首先看内存合并线程InMemFSMergeThread的run函数
public void run() {
LOG.info(reduceTask.getTaskID() + " Thread started: " + getName());
try {
boolean exit = false;
do {
exit = ramManager.waitForDataToMerge(); //检测是否需要合并
if (!exit) {
doInMemMerge();//执行合并
}
} while (!exit);
} catch (Exception e) {
LOG.warn(reduceTask.getTaskID() +
" Merge of the inmemory files threw an exception: "
+ StringUtils.stringifyException(e));
ReduceCopier.this.mergeThrowable = e;
} catch (Throwable t) {
String msg = getTaskID() + " : Failed to merge in memory"
+ StringUtils.stringifyException(t);
reportFatalError(getTaskID(), t, msg);
}
}
下面是内存合并的条件,注释写的已经很清楚了,这里需要注意的是内存的使用量、拷贝完毕的文件数、挂起线程数,线程挂起的判断条件是用于保留map端数据的内存超过阈值,可参考ShuffleRamManager.reserve()函数
public boolean waitForDataToMerge() throws InterruptedException {
boolean done = false;
synchronized (dataAvailable) {
// Start in-memory merge if manager has been closed or...
while (!closed
&&
// In-memory threshold exceeded and at least two segments
// have been fetched
(getPercentUsed() < maxInMemCopyPer || numClosed < 2)
&&
// More than "mapred.inmem.merge.threshold" map outputs
// have been fetched into memory
(maxInMemOutputs <= 0 || numClosed < maxInMemOutputs)
&&
// More than MAX... threads are blocked on the RamManager
// or the blocked threads are the last map outputs to be
// fetched.
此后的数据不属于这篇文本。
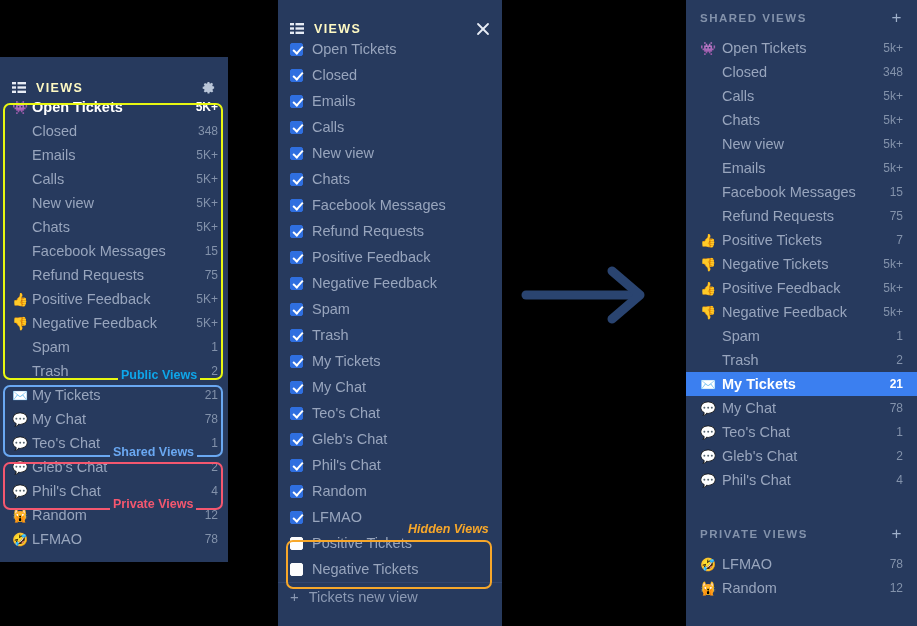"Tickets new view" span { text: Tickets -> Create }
If numRequiredMapOutputs is zero, either
// setNumCopiedMapOutputs has not been called (no map ouputs
// have been fetched, so there is nothing to merge) or the
// last map outputs being transferred without
// contention, so a merge would be premature.
(numPendingRequests <
numCopiers*MAX_STALLED_SHUFFLE_THREADS_FRACTION &&
(0 == numRequiredMapOutputs ||
numPendingRequests < numRequiredMapOutputs))) {
dataAvailable.wait();
}
done = closed;
}
return done;
}
这里的合并可以和map端的合并对比来看,逻辑大同小异,确定文件名、构建写入器,将segment放入合并队列中,如果有本地合并函数则先合并否则直接写入文件。
private void doInMemMerge() throws IOException{
if (mapOutputsFilesInMemory.size() == 0) {
return;
}
//name this output file same as the name of the first file that is
//there in the current list of inmem files (this is guaranteed to
//be absent on the disk currently. So we don't overwrite a prev.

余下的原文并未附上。